• Exercise instructions: The lines to repeat are those below from the one containing "di dimensioni talmente" down to the one containing "che le polveri sottili", both included; reproduce them exactly and nothing else.

======== Provided material

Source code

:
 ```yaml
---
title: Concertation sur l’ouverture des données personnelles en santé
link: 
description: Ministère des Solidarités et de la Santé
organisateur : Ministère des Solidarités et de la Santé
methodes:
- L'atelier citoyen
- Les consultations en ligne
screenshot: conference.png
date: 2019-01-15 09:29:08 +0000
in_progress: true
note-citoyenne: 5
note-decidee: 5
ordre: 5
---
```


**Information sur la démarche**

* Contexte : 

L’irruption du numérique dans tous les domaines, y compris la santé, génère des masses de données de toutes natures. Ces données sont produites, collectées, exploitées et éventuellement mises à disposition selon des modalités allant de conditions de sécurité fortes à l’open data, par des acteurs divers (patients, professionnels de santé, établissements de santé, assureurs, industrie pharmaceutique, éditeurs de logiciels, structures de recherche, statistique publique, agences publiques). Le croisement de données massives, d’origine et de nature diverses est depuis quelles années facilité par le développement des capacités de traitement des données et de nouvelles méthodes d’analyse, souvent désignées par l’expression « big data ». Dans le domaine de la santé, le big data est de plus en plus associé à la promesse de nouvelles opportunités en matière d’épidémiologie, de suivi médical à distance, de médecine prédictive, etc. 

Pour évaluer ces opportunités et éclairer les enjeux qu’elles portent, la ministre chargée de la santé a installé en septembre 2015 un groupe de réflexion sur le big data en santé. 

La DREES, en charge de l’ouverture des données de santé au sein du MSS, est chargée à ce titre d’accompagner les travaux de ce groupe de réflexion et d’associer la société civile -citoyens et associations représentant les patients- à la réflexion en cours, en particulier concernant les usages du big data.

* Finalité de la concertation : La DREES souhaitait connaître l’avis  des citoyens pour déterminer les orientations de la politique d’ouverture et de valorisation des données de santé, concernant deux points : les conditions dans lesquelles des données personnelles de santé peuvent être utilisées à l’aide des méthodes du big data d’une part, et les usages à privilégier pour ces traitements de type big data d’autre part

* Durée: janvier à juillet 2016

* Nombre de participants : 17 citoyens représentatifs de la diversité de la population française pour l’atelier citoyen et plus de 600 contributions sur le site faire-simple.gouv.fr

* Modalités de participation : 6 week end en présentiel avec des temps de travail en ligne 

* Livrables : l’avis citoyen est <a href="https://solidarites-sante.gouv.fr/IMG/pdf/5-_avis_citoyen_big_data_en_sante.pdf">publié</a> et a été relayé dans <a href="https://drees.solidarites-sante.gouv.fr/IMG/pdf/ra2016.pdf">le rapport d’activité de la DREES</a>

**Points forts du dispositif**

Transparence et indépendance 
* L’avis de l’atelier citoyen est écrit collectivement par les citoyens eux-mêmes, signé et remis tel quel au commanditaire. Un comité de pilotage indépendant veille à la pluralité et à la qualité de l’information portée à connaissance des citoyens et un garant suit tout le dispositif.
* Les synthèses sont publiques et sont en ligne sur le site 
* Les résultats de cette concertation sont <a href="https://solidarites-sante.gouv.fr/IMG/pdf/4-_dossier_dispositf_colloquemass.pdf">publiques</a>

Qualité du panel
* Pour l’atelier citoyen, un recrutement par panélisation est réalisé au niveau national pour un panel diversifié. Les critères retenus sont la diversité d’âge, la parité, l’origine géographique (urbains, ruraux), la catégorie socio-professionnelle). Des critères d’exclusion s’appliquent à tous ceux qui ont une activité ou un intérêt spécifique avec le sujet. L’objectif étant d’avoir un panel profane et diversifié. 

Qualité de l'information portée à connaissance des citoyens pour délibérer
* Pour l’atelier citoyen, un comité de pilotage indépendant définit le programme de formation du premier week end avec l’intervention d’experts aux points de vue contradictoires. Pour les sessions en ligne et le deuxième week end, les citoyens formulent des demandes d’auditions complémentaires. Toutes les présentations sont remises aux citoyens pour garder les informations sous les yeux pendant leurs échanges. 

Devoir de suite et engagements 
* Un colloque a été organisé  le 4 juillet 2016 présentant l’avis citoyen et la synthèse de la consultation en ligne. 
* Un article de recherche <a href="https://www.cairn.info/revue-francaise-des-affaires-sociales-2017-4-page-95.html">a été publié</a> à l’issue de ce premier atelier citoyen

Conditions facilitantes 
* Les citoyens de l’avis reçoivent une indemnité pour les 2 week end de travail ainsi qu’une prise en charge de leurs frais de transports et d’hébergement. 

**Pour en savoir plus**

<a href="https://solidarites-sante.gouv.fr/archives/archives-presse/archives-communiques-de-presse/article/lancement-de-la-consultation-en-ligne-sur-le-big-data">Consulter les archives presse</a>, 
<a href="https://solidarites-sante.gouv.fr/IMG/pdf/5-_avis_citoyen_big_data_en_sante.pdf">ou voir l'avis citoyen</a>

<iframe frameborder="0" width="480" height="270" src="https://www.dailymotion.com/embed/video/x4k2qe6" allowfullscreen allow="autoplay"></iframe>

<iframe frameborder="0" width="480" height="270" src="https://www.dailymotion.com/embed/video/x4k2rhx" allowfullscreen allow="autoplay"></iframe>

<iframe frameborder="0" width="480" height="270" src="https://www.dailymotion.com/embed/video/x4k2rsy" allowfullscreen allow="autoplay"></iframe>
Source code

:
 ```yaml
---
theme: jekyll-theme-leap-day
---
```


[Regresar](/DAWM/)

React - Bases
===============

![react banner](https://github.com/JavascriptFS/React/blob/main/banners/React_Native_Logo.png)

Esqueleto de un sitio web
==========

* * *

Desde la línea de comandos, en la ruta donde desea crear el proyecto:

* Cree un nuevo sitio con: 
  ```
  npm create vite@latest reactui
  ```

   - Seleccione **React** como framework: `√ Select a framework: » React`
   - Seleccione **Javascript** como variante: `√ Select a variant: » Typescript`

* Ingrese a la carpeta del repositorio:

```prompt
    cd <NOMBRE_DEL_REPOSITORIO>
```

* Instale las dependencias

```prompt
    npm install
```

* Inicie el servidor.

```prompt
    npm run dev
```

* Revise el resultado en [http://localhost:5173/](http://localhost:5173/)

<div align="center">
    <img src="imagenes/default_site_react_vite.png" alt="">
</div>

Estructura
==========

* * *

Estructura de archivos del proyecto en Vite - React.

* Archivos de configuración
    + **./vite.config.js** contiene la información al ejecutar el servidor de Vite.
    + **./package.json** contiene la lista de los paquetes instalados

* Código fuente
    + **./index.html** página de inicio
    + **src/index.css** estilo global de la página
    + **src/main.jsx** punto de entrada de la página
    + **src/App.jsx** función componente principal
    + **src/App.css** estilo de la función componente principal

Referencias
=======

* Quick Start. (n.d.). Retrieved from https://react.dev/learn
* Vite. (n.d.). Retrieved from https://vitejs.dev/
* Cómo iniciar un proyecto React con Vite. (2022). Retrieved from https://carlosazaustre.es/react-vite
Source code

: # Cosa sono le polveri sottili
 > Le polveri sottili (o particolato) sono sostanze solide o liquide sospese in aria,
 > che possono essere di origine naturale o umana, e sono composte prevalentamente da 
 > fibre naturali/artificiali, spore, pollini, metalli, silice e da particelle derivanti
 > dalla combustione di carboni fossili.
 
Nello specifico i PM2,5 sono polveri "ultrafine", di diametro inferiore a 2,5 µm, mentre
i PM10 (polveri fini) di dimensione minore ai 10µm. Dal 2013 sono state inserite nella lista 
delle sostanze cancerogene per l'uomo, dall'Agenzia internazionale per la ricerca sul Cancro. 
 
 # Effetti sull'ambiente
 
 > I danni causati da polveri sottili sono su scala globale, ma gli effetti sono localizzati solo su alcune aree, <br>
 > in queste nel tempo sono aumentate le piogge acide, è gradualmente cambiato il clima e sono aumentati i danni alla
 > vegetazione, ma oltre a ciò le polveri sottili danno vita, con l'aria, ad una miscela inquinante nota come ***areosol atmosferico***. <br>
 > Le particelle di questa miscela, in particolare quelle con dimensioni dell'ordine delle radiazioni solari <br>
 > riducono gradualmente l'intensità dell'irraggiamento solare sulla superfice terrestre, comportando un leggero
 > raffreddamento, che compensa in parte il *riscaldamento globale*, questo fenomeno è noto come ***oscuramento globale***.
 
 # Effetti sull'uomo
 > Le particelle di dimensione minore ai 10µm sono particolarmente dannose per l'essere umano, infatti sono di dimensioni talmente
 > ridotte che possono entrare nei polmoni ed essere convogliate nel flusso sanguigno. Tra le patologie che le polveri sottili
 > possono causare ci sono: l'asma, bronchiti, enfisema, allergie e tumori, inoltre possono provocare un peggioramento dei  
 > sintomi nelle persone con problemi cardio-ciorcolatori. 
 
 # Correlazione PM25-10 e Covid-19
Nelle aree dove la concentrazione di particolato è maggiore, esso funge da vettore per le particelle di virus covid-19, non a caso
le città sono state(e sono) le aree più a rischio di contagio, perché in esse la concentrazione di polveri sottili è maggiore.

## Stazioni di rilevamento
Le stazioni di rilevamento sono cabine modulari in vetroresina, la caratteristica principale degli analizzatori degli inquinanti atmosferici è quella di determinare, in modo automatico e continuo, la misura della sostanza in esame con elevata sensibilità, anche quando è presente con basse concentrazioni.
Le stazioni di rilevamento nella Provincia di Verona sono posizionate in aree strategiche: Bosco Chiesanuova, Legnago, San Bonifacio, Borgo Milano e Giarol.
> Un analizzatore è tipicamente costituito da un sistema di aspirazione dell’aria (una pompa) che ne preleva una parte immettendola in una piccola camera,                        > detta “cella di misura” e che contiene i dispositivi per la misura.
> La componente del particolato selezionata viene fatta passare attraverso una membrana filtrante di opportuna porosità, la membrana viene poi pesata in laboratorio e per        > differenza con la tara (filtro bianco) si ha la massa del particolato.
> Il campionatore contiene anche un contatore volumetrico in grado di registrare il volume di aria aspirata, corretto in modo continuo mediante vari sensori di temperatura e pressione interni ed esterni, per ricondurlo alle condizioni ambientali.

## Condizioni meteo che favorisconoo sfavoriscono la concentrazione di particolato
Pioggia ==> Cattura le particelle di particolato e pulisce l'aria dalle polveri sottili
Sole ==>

================

• Answer for this exercise:
 > Le particelle di dimensione minore ai 10µm sono particolarmente dannose per l'essere umano, infatti sono di dimensioni talmente
 > ridotte che possono entrare nei polmoni ed essere convogliate nel flusso sanguigno. Tra le patologie che le polveri sottili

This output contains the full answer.